# Texto do documento
Natal sem roncas não é Natal. Pelo menos em Elvas. A tradição mantém-se viva um pouco por “culpa” de Luís Pedras, oleiro que ao longo dos anos é responsável pelo fabrico de perto de cinco mil destes instrumentos musicais de origem africana.

Com a colaboração do filho, de 19 anos, o oleiro elvense, 50 anos, tem a produção de 2015 praticamente pronta. Em Elvas resiste como único ceramista em actividade e que mantém viva da tradição de fabrico de roncas. Noutros tempos esta foi uma actividade apreciada e concorrida.

Instrumento musical que acompanha os cânticos de Natal, a ronca é um membranofone de fricção, constituído por uma estrutura cilíndrica, com uma pele esticada numa das aberturas. É percutido por uma cana fixada no centro da membrana. O executante, com a mão molhada, fricciona a cana fazendo vibrar a pele e produzir um ronco. (Fonte: Memoriamedia).?

Tradicional em muitas regiões de fronteira (em Barrancos, por exemplo, onde se mantém actual a designação espanhola – zambomba), a sua denominação, explica Luís Pedras, varia de região para região. E Elvas é a zona do país que mantém activa a produção intensa deste instrumento. Em conversa com o Linhas, o oleiro Luís Pedras recorda o percurso formativo iniciado há 22 anos. Num percurso ligado à cerâmica, a formação inicial foi feita em Reguengos de Monsaraz, nas olarias de S. Pedro do Corval, e, posteriormente, com mestres japoneses.

“Dedico-me às roncas só neste período do ano, tenho uma actividade mais variada”, diz, admitindo que no fabrico da ronca há uma componente tradicional e outra de inovação. “Procuro um toque pessoal”, explica.

Entrai, pastores, entrai, | Por este portal a dentro; | Vinde adorar o Menino, | No seu santo nascimento. (popular, Alentejo, in Cancioneiro Popular Português de M. Giacometti)

Com origem africana (África Austral), as roncas tinham uma utilização relacionada com rituais iniciáticos. A sua entrada na península surge depois dos séculos XV/XVI, ficando associada à fertilidade e à natalidade. “Já com cariz religioso ficou associada à quadra natalícia. No caso de Elvas ficou intimamente ligada ao cancioneiro local, um cancioneiro muito rico”, recorda o oleiro que é responsável pelo fabrico de centenas de instrumentos anualmente.

# Conteúdo dos registos
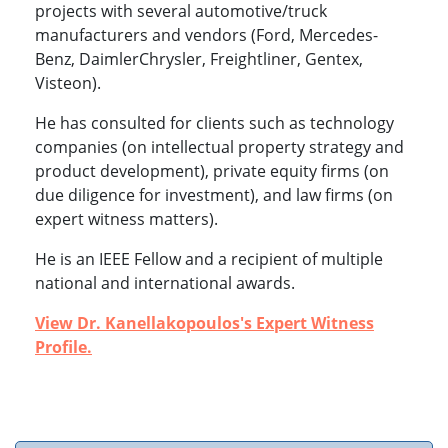
projects with several automotive/truck
manufacturers and vendors (Ford, Mercedes-
Benz, DaimlerChrysler, Freightliner, Gentex,
Visteon).
He has consulted for clients such as technology
companies (on intellectual property strategy and
product development), private equity firms (on
due diligence for investment), and law firms (on
expert witness matters).
He is an IEEE Fellow and a recipient of multiple
national and international awards.
View Dr. Kanellakopoulos's Expert Witness
Profile.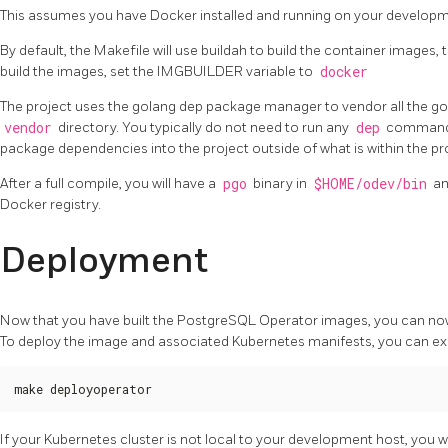
This assumes you have Docker installed and running on your developm
By default, the Makefile will use buildah to build the container images, 
build the images, set the IMGBUILDER variable to
docker
The project uses the golang dep package manager to vendor all the g
vendor
directory. You typically do not need to run any
dep
commands 
package dependencies into the project outside of what is within the pro
After a full compile, you will have a
pgo
binary in
$HOME/odev/bin
an
Docker registry.
Deployment
Now that you have built the PostgreSQL Operator images, you can now
To deploy the image and associated Kubernetes manifests, you can e
make deployoperator
If your Kubernetes cluster is not local to your development host, you will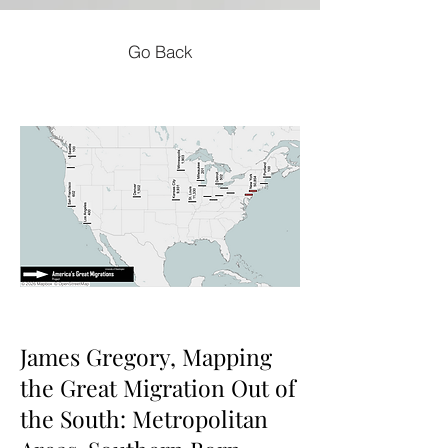
Go Back
James Gregory, Mapping
the Great Migration Out of
the South: Metropolitan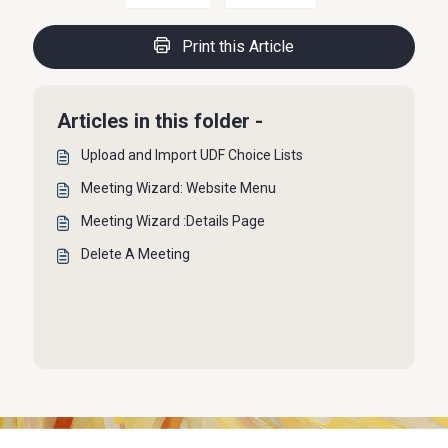
Print this Article
Articles in this folder -
Upload and Import UDF Choice Lists
Meeting Wizard: Website Menu
Meeting Wizard :Details Page
Delete A Meeting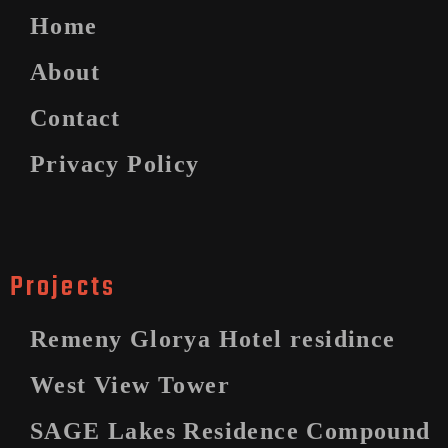
Home
About
Contact
Privacy Policy
Projects
Remeny Glorya Hotel residince
West View Tower
SAGE Lakes Residence Compound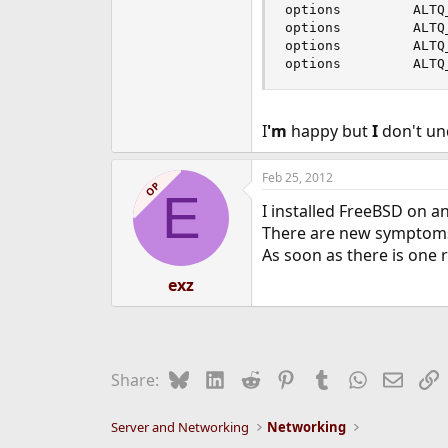
options         ALTQ
options         ALTQ
options         ALTQ
options         ALTQ
I
'm
happy but
I
don't un
Feb 25, 2012
OP
E
I installed FreeBSD on a
There are new symptoms a
As soon as there is one r
exz
Bluesky
LinkedIn
Reddit
Pinterest
Tumblr
WhatsApp
Email
L
Share:
Server and Networking
Networking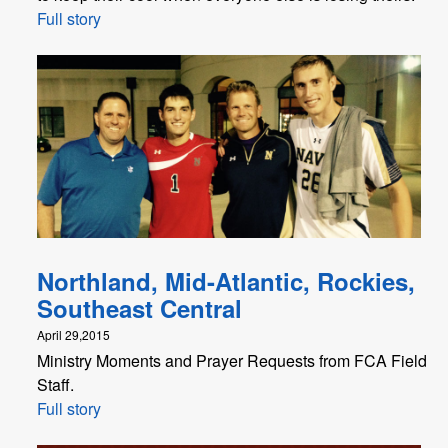
Full story
Northland, Mid-Atlantic, Rockies,
Southeast Central
April 29,2015
Ministry Moments and Prayer Requests from FCA Field
Staff.
Full story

# O problema
Cita, do texto sobre as roncas de Elvas, tudo desde "Natal sem roncas" até "ronco. (Fonte: Memoriamedia).?", sem alterar uma única palavra.

# Resposta ao problema
Natal sem roncas não é Natal. Pelo menos em Elvas. A tradição mantém-se viva um pouco por “culpa” de Luís Pedras, oleiro que ao longo dos anos é responsável pelo fabrico de perto de cinco mil destes instrumentos musicais de origem africana.

Com a colaboração do filho, de 19 anos, o oleiro elvense, 50 anos, tem a produção de 2015 praticamente pronta. Em Elvas resiste como único ceramista em actividade e que mantém viva da tradição de fabrico de roncas. Noutros tempos esta foi uma actividade apreciada e concorrida.

Instrumento musical que acompanha os cânticos de Natal, a ronca é um membranofone de fricção, constituído por uma estrutura cilíndrica, com uma pele esticada numa das aberturas. É percutido por uma cana fixada no centro da membrana. O executante, com a mão molhada, fricciona a cana fazendo vibrar a pele e produzir um ronco. (Fonte: Memoriamedia).?